Often, I like to use Skill Building Sundays to teach a concept or skill that I do not have time to teach within our limited class time…
This past month we have focused on punctuation – conjunction, semi-colon, colon, comma – but we have not focused on the Em Dash. (Note the previous sentence; this is an example of em dash usage.)
Below is an excerpt from a blog written by Dr. Nancy Tuten, founder of Get it Write, an online training company. On her homepage, she writes that her company focuses on people “who realize that the written word makes a powerful and lasting impression.” These words highlight a key focus of this Skill Building class: not only to train for the SAT and ACT but also to learn how to make our writing impactful, filled with sentence variety. The Em Dash – if used sporadically within an essay – stands out and highlights key points within our writing.
*NOTE: On the SAT/ACT the em dash is used to “sandwich” a phrase. Thus, 95% of the time an em dash will only be the correct answer IF there is another em dash within the sentence. Also, most of the time an em dash is what I call a “strong comma.” Rule to follow: dashes are “married” to dashes and commas are “married” to commas, meaning that you can’t sandwich a phrase with a comma and a dash!

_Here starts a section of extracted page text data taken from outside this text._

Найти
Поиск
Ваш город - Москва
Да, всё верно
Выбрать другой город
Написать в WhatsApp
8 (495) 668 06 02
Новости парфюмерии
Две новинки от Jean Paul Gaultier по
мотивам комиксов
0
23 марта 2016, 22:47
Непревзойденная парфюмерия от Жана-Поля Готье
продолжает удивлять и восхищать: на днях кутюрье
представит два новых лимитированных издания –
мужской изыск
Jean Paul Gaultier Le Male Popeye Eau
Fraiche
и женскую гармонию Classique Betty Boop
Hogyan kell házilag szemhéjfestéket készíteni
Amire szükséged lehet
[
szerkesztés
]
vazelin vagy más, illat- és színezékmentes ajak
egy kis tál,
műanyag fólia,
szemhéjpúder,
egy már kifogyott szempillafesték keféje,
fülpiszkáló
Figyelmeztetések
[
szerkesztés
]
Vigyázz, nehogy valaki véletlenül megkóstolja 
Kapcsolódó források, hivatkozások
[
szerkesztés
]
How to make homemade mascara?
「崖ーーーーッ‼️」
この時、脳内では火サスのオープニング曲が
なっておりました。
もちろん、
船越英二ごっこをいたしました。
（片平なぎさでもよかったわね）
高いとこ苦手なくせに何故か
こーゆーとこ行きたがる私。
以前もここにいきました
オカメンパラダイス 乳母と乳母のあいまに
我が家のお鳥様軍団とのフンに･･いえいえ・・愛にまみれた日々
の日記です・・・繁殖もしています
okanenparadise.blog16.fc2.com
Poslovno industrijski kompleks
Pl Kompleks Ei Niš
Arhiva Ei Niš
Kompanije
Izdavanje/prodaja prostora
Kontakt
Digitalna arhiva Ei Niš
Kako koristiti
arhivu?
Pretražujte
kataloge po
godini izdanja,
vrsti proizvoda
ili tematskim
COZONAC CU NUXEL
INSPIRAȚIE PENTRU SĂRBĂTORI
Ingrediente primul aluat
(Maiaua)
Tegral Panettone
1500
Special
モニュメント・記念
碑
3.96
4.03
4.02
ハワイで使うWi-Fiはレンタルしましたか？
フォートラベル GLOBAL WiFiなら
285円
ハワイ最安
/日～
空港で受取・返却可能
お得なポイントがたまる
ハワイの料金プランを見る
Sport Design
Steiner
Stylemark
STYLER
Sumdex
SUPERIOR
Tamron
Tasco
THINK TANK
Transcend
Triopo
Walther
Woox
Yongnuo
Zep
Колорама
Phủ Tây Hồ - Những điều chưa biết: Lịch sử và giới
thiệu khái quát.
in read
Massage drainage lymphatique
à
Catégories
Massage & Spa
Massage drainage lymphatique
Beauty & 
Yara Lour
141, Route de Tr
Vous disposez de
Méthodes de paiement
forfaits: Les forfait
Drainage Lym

- Susan, a great girl – went to the store. = NO
- Susan, a great girl, went to the store. = yes
- Susan – a great girl – went to the store. = yes
After reading about the em dash, I recommend the following New York Times article: The Em Dash Divides. Why do people care so much about a piece of– no offense – punctuation? https://www.nytimes.com/2019/08/14/style/em-dash-punctuation.html
The Em Dash by Dr. Nancy Tuten
When we hear the term dash, most of us picture the em dash. It is significantly longer than the hyphen.
We use the em dash to create a strong break in the structure of a sentence. We can use these dashes in pairs, as we would use parentheses—that is, to enclose a word, or a phrase, or a clause (as we’ve done here)—or they can be used alone to detach one end of a sentence from its main body.
Dashes are particularly useful in a sentence that is long and complex or in one that contains a number of commas, as in this example:
- We bought markers, paper, pens, and tablets—all of which were on sale, of course—for our clients to use in the courtroom.
If we confuse the em dash with the hyphen, we make a sentence virtually impossible to read. If we had used a hyphen in place of each dash two sentences ago, it would seem as though we had hyphenated two pairs of words in the sentence: “tablets-all” and “course-for,” neither of which makes any sense.
Em Dashes, Parentheses, or Commas?
A good rule of thumb is to reserve em dashes for those places where the comma simply doesn’t provide a strong enough break. If a comma (or a pair of them) works, use it.
Parentheses tend to downplay an idea; they suggest that the information in them is helpful but not necessary. Em dashes draw attention to the information they enclose or set apart. Typically the writer is telling the reader that the information being set off by em dashes is important.